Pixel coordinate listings
*** Begin section ***
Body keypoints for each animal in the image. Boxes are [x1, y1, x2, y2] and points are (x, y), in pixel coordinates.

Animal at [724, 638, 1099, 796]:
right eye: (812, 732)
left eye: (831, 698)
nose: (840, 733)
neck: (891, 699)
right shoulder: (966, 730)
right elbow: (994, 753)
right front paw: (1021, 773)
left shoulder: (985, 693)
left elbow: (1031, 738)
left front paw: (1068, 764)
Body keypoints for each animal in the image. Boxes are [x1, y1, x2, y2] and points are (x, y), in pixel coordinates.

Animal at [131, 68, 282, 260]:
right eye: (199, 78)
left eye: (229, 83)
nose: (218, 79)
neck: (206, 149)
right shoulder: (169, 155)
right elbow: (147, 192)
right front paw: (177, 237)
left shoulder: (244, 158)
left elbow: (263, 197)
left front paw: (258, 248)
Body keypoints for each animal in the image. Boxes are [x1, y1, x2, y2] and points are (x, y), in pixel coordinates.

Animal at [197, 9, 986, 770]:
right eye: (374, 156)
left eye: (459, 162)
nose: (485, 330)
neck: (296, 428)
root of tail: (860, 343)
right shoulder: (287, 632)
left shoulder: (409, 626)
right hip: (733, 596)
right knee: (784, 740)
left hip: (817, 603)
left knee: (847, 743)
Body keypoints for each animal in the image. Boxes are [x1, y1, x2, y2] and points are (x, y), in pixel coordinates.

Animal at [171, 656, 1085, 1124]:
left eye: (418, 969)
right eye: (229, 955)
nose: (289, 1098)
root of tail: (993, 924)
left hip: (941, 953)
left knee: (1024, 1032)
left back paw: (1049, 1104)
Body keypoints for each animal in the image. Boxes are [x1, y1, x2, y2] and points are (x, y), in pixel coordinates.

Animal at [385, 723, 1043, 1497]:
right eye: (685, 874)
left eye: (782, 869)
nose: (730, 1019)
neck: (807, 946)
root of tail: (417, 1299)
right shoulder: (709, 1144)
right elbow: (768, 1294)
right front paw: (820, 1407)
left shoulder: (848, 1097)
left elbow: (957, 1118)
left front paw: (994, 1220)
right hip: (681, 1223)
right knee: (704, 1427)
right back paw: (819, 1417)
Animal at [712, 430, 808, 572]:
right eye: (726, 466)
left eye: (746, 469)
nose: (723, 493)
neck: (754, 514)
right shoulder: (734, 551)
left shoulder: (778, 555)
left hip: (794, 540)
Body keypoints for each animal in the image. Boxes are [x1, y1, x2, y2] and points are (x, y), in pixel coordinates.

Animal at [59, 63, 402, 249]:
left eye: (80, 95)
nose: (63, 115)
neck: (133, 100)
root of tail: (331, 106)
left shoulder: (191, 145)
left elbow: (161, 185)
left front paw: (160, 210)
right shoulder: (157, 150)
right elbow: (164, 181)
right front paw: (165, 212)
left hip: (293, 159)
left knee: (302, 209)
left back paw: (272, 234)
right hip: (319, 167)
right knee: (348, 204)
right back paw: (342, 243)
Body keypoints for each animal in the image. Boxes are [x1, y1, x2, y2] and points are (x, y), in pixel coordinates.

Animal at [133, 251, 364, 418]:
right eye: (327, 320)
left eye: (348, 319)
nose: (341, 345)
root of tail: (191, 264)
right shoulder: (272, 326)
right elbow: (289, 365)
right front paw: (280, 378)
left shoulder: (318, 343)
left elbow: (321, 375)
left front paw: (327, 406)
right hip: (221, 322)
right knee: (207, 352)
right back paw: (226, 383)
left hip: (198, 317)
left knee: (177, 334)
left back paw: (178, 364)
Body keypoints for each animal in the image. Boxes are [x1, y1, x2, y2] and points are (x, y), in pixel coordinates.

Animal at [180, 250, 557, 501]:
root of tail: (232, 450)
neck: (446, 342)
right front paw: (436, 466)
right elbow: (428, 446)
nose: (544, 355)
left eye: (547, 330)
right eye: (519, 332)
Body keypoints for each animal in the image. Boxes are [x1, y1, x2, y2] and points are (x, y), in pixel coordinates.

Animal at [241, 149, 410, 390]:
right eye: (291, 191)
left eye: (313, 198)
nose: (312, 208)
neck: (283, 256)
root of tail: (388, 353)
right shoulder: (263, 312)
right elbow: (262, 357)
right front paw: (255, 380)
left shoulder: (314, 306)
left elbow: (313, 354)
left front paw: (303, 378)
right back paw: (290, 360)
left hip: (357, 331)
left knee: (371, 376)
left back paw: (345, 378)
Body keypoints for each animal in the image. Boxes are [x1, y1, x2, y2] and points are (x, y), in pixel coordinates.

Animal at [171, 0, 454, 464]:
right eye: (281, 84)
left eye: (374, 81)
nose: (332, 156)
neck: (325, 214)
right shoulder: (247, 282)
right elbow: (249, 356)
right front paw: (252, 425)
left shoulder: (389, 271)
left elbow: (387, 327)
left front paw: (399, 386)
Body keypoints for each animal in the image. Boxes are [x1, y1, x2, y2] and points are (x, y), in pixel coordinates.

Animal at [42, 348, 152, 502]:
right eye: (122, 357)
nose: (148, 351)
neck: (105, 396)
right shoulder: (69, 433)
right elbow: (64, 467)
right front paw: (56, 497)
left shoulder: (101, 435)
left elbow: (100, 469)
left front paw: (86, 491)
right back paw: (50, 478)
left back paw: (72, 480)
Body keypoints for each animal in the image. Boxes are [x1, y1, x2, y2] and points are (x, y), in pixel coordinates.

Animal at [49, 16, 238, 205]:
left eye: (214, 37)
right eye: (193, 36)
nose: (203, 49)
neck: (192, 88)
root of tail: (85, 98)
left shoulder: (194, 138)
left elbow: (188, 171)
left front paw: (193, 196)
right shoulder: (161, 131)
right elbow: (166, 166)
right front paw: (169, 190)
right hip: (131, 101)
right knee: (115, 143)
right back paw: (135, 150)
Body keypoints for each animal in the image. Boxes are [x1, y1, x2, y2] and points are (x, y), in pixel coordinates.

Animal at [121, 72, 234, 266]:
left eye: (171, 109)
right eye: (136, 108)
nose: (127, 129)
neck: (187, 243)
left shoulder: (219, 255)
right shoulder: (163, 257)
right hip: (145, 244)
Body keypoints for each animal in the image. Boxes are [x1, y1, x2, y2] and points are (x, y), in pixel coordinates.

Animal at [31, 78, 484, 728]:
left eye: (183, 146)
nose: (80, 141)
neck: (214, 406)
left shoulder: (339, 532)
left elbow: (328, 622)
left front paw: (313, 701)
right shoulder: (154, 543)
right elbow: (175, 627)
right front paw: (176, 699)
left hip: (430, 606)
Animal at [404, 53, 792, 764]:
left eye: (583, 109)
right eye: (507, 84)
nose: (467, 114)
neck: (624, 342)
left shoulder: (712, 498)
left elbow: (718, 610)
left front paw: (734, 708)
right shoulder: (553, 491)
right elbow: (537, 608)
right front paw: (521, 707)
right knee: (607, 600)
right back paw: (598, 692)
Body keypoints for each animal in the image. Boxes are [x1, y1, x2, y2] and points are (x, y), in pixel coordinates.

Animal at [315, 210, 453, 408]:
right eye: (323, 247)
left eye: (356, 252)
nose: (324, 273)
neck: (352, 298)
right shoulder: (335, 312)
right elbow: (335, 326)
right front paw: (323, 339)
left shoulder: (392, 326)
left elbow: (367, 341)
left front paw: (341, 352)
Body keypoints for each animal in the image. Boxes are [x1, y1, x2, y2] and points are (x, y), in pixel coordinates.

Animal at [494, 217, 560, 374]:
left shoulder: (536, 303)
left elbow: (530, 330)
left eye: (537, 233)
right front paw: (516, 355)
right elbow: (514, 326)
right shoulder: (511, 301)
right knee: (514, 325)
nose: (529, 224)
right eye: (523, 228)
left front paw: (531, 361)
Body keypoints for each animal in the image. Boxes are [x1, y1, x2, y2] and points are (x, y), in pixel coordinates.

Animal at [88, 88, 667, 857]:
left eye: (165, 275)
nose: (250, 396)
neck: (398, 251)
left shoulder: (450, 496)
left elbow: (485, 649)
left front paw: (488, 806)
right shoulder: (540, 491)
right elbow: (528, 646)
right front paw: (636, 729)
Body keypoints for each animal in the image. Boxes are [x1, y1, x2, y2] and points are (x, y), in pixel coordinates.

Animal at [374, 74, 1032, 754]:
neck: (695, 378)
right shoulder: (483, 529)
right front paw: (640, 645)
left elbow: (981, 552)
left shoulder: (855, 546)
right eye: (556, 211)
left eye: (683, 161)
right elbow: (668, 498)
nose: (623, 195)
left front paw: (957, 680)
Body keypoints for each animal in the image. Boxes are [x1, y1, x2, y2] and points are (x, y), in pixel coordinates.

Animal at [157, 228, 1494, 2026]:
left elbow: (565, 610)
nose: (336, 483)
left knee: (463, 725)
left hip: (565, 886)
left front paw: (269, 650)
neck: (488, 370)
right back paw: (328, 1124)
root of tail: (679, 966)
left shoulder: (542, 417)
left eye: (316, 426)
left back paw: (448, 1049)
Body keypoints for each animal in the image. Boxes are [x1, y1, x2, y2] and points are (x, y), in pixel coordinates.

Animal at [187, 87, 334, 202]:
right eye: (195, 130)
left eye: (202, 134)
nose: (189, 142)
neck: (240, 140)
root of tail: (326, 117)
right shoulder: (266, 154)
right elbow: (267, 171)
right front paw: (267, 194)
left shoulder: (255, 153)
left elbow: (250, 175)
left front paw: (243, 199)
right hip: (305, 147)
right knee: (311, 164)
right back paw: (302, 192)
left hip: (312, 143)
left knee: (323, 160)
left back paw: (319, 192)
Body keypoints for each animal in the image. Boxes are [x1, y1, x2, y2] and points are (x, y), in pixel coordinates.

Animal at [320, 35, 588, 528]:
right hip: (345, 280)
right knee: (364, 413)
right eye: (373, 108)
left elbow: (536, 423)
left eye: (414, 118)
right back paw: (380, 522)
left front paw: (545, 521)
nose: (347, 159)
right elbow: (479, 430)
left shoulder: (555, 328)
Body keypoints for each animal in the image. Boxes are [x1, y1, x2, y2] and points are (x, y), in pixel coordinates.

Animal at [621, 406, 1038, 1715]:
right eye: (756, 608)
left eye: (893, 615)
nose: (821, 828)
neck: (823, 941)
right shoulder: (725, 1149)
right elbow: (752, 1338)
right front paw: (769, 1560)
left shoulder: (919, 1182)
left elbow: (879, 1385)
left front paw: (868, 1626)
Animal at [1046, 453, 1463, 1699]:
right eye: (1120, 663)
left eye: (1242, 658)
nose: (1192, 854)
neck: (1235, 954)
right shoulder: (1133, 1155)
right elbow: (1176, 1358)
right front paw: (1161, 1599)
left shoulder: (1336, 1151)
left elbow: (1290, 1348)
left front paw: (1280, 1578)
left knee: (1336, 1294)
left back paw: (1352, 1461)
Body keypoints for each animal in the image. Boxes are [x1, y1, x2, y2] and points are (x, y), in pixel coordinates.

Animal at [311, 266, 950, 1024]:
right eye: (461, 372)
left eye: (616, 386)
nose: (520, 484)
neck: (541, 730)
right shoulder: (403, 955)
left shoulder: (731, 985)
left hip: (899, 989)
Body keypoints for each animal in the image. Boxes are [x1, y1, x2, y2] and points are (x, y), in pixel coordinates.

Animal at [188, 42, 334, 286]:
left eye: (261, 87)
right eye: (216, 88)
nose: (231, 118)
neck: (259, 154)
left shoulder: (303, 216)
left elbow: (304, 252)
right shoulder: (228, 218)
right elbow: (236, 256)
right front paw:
*** End section ***
= Directions for this task =
Copy the lines above exactly, beginning at the line that has "left front paw: (313, 701)" and stopping after the line that has "left front paw: (957, 680)", and omit the rest.

= Written solution =
left front paw: (313, 701)
right shoulder: (154, 543)
right elbow: (175, 627)
right front paw: (176, 699)
left hip: (430, 606)
Animal at [404, 53, 792, 764]:
left eye: (583, 109)
right eye: (507, 84)
nose: (467, 114)
neck: (624, 342)
left shoulder: (712, 498)
left elbow: (718, 610)
left front paw: (734, 708)
right shoulder: (553, 491)
right elbow: (537, 608)
right front paw: (521, 707)
right knee: (607, 600)
right back paw: (598, 692)
Body keypoints for each animal in the image. Boxes are [x1, y1, x2, y2] and points are (x, y), in pixel coordinates.

Animal at [315, 210, 453, 408]:
right eye: (323, 247)
left eye: (356, 252)
nose: (324, 273)
neck: (352, 298)
right shoulder: (335, 312)
right elbow: (335, 326)
right front paw: (323, 339)
left shoulder: (392, 326)
left elbow: (367, 341)
left front paw: (341, 352)
Body keypoints for each animal in the image. Boxes are [x1, y1, x2, y2] and points are (x, y), in pixel coordinates.

Animal at [494, 217, 560, 374]:
left shoulder: (536, 303)
left elbow: (530, 330)
left eye: (537, 233)
right front paw: (516, 355)
right elbow: (514, 326)
right shoulder: (511, 301)
right knee: (514, 325)
nose: (529, 224)
right eye: (523, 228)
left front paw: (531, 361)
Body keypoints for each animal in the image. Boxes are [x1, y1, x2, y2] and points are (x, y), in pixel coordinates.

Animal at [88, 88, 667, 857]:
left eye: (165, 275)
nose: (250, 396)
neck: (398, 251)
left shoulder: (450, 496)
left elbow: (485, 649)
left front paw: (488, 806)
right shoulder: (540, 491)
right elbow: (528, 646)
right front paw: (636, 729)
Body keypoints for each animal in the image. Boxes are [x1, y1, x2, y2] and points are (x, y), in pixel coordinates.

Animal at [374, 74, 1032, 754]:
neck: (695, 378)
right shoulder: (483, 529)
right front paw: (640, 645)
left elbow: (981, 552)
left shoulder: (855, 546)
right eye: (556, 211)
left eye: (683, 161)
right elbow: (668, 498)
nose: (623, 195)
left front paw: (957, 680)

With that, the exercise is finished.